Appellant was charged with sexual battery committed by threat of force or violence likely to cause serious personal injury. The jury was instructed on 1) the offense charged, 2) the attempt to commit the offense charged, and 3) sexual battery by force and violence not likely to cause serious personal injury. He was convicted of the latter offense.
§ 794.011(4)(b), Fla. Stat. (1973).
§ 794.011(5), Fla. Stat. (1975).
Appellant made a timely request for an instruction on the offenses of assault and battery. The court declined to charge or give a proposed jury verdict on either of these offenses. In DeLaine v. State, 262 So.2d 655 (Fla. 1972), the supreme court stated that assault and battery and bare assault were lesser included offenses of the crime of rape. The crimes of assault and battery continue to be necessarily lesser included offenses under the new sexual battery statute. Therefore, it was error to refuse to charge on these offenses.

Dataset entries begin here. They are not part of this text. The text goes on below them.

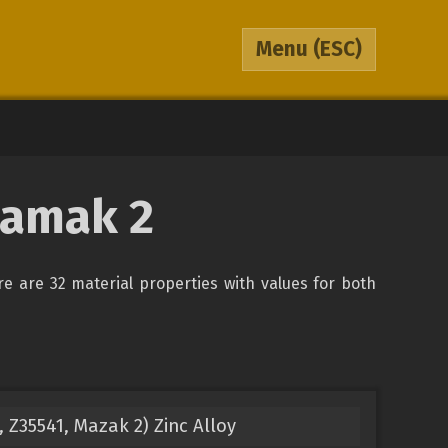
Menu
(ESC)
Zamak 2
ere are 32 material properties with values for both
Z35541, Mazak 2) Zinc Alloy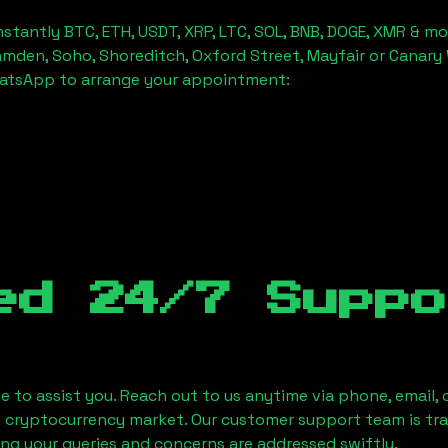
stantly BTC, ETH, USDT, XRP, LTC, SOL, BNB, DOGE, XMR & mo
amden, Soho, Shoreditch, Oxford Street, Mayfair or Canary 
hatsApp to arrange your appointment:
ed 24/7 Suppo
le to assist you. Reach out to us anytime via phone, email,
e cryptocurrency market. Our customer support team is tr
ring your queries and concerns are addressed swiftly.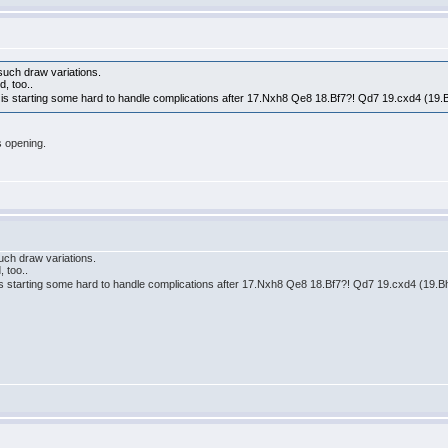
such draw variations.
d, too..
t is starting some hard to handle complications after 17.Nxh8 Qe8 18.Bf7?! Qd7 19.cxd4 (19.
s opening.
uch draw variations.
 too..
 is starting some hard to handle complications after 17.Nxh8 Qe8 18.Bf7?! Qd7 19.cxd4 (19.B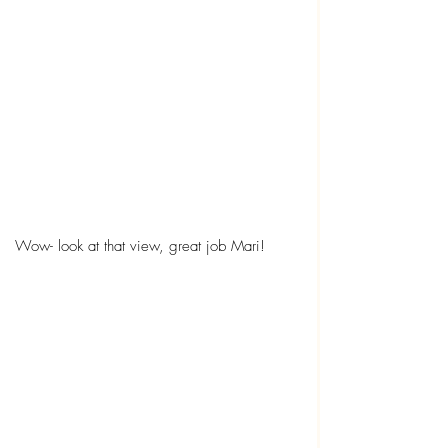
Wow- look at that view, great job Mari!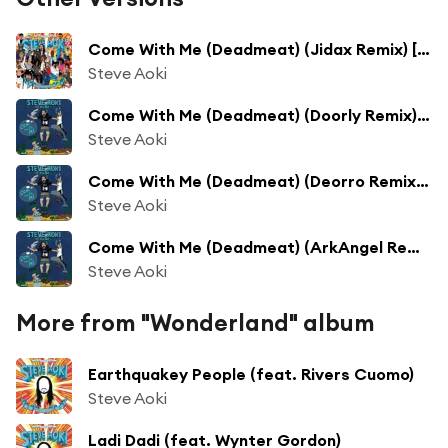
Come With Me (Deadmeat) (Jidax Remix) [feat. Polina]
Steve Aoki
Come With Me (Deadmeat) (Doorly Remix) [feat. Polina]
Steve Aoki
Come With Me (Deadmeat) (Deorro Remix) [feat. Polina]
Steve Aoki
Come With Me (Deadmeat) (ArkAngel Remix) [feat. Polina]
Steve Aoki
More from "Wonderland" album
Earthquakey People (feat. Rivers Cuomo)
Steve Aoki
Ladi Dadi (feat. Wynter Gordon)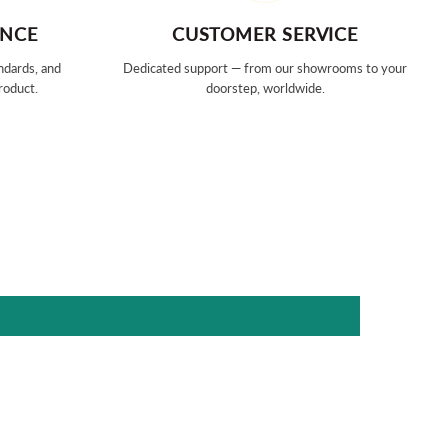
ANCE
CUSTOMER SERVICE
ndards, and
Dedicated support — from our showrooms to your
roduct.
doorstep, worldwide.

§ 784.011, Fla. Stat. (1975).
§ 784.03, Fla. Stat. (1975).
The failure to instruct on a necessarily lesser included offense when requested by the defendant cannot be harmless error. Lomax v. State, 345 So.2d 719 (Fla. 1977); State v. Terry, 336 So.2d 65 (Fla. 1976). Since appellant was convicted of the least serious offense upon which the jury was charged, the "two steps removed" rationale of DeLaine v. State, supra, is inapplicable.
The judgment and sentence must be reversed, and the case remanded for a new trial.
BOARDMAN, C.J., and HOBSON, J., concur.